The General Erection [reflections on the 2015 General Election originally posted on the eve of the election. In a state of disappointment I deleted the post shortly after the election results came in. I later rediscovered a draft of the original post and with a few minor corrections reposted it on 1st May 2017 as Britain heads towards another General Election]
As a Labour supporter I find it difficult to engage too closely with mainstream coverage of the general election. I'm too easily tipped into a rage by biased and hostile copy carrying the opinions of newspaper proprietors as news. Labour and its leaders are savagely attacked from the right (and often lazily sneered at from the apparent left). If you think I'm soft skinned check out the academic research on the topic or take a look at the ridiculous hyperbole of today's pre-election day headlines.
I take refuge as a volunteer helping to put up 'vote labour' signs in supporters gardens. Political signage might not be everyone's cup of tea, but there's a physical therapy and mental balm to devising and building these erections. Each site presents a different opportunity and challenge. If you see a sign, someone has usually thought about it more than you might think. It's part of the street by street battle; allowing supporters to show their colours and in doing so lifting the spirits of our troops in the all important 'ground war'. We all play our parts great and small.
Over the years the ebb and flow of political support is there to divine if one reads the signs. In the marginal I live in we are currently ahead 'on the poles', last time when the tories got back we were not.
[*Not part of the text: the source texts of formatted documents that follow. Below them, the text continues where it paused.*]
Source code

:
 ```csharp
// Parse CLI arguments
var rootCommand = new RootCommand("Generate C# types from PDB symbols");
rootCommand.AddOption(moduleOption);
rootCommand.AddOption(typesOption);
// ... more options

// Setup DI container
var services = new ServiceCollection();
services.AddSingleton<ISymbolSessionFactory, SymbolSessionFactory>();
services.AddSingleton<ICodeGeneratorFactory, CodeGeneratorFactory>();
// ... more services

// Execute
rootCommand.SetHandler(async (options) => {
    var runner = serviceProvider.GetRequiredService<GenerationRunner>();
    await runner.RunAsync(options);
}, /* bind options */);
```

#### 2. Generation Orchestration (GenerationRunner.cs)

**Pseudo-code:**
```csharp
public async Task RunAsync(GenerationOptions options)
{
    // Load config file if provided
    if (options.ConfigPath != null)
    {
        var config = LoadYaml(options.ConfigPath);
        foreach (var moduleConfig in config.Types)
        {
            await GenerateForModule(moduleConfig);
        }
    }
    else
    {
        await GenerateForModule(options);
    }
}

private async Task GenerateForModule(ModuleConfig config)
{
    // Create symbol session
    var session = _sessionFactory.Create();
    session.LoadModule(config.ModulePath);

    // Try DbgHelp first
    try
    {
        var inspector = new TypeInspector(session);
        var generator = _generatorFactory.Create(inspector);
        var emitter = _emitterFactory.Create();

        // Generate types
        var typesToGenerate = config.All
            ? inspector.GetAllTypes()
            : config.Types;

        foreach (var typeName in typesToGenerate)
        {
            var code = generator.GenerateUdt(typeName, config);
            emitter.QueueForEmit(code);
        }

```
As we saw, hammer, and nail our way around the constituency it's a chance for me to reflect and meditate on the political process and wider campaign. It appears to me that this election has deliberately been side-tracked on to the topic of future coalitions. Rather than defend the dismal record of their own coalition, the Tories have desperately attempted to foster fear of an imagined coalition of nationalists and labour. The media have willingly played along imagining a host of different possible groupings based on the noise of polls that have hardly shifted. Labour has been criticised for trying to campaign on its policies to win rather than speculate on imagined groupings if it doesn't!
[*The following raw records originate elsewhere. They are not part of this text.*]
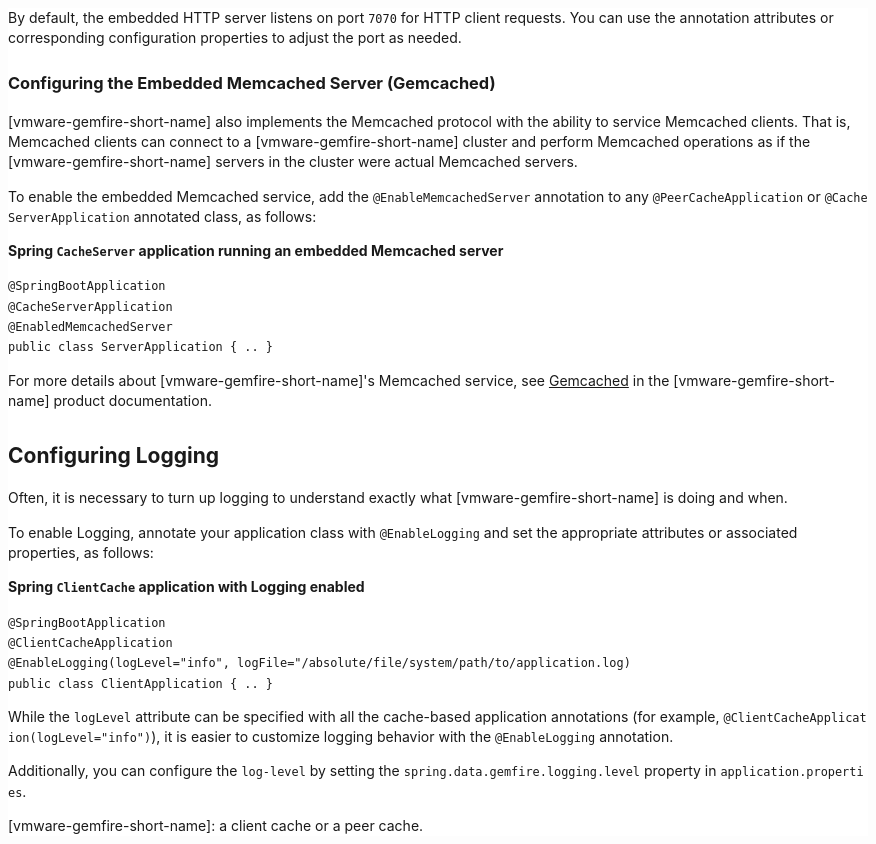 By default, the embedded HTTP server listens on port `7070` for HTTP
client requests. You can use the annotation attributes or
corresponding configuration properties to adjust the port as needed.

### <a id="configuring-the-embedded-memcached-server"></a>Configuring the Embedded Memcached Server (Gemcached)

[vmware-gemfire-short-name] also implements the Memcached protocol with the
ability to service Memcached clients. That is, Memcached clients can
connect to a [vmware-gemfire-short-name] cluster and perform Memcached operations
as if the [vmware-gemfire-short-name] servers in the cluster were actual Memcached
servers.

To enable the embedded Memcached service, add the
`@EnableMemcachedServer` annotation to any `@PeerCacheApplication` or
`@CacheServerApplication` annotated class, as follows:

**Spring `CacheServer` application running an embedded Memcached server**

```highlight
@SpringBootApplication
@CacheServerApplication
@EnabledMemcachedServer
public class ServerApplication { .. }
```

For more details about [vmware-gemfire-short-name]'s Memcached service, see [Gemcached](https://docs.vmware.com/en/VMware-GemFire/9.15/gf/tools_modules-gemcached-chapter_overview.html)
in the [vmware-gemfire-short-name] product documentation.

## <a id="configuring-logging"></a>Configuring Logging

Often, it is necessary to turn up logging to understand
exactly what [vmware-gemfire-short-name] is doing and when.

To enable Logging, annotate your application class with `@EnableLogging`
and set the appropriate attributes or associated properties, as follows:

**Spring `ClientCache` application with Logging enabled**

```highlight
@SpringBootApplication
@ClientCacheApplication
@EnableLogging(logLevel="info", logFile="/absolute/file/system/path/to/application.log)
public class ClientApplication { .. }
```

While the `logLevel` attribute can be specified with all the cache-based
application annotations (for example,
`@ClientCacheApplication(logLevel="info")`), it is easier to customize
logging behavior with the `@EnableLogging` annotation.

Additionally, you can configure the `log-level` by setting the
`spring.data.gemfire.logging.level` property in
`application.properties`.


[vmware-gemfire-short-name]: a client cache or a peer cache.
The irony is that Labour is and always has been a coalition for progress. Its much maligned structure -- involving unions and different socialist societies - reflects a heritage of coalition. It's myriad accommodations testament to an understanding of the need to present a united programme that can can be agreed as best as possible. The party is a reflection of an ongoing conversation about progress, justice and fairness, with each election a new construct is designed to fit the times. There is even an electoral agreement between two legal entities the labour and co-operative parties (which others could learn from if the were pragmatic enough). Labour is the very embodiment of coalition, one made before not left until after an election.
In an age of image obsessed supermarket brand politics, the diversity of this grand coalition within Labour is often obscured. Those who fail to see it may take refuge in seemingly ideological purer minority parties. Sadly we end up competing for the same votes and risk losing the very progress we seem to seek in the process.
I'm not sure where these reflections or the story of this election will end, but if you are reading this in good faith with an open mind, I hope you may reflect on the pragmatism and compromise that has helped labour be a positive force for change in the past I hope also you may appreciate the efforts of Ed Miliband as Labour's leader to help steer the progressive conversation across this coalition and give it shape in an pragmatic programme to put to the British people, tomorrow.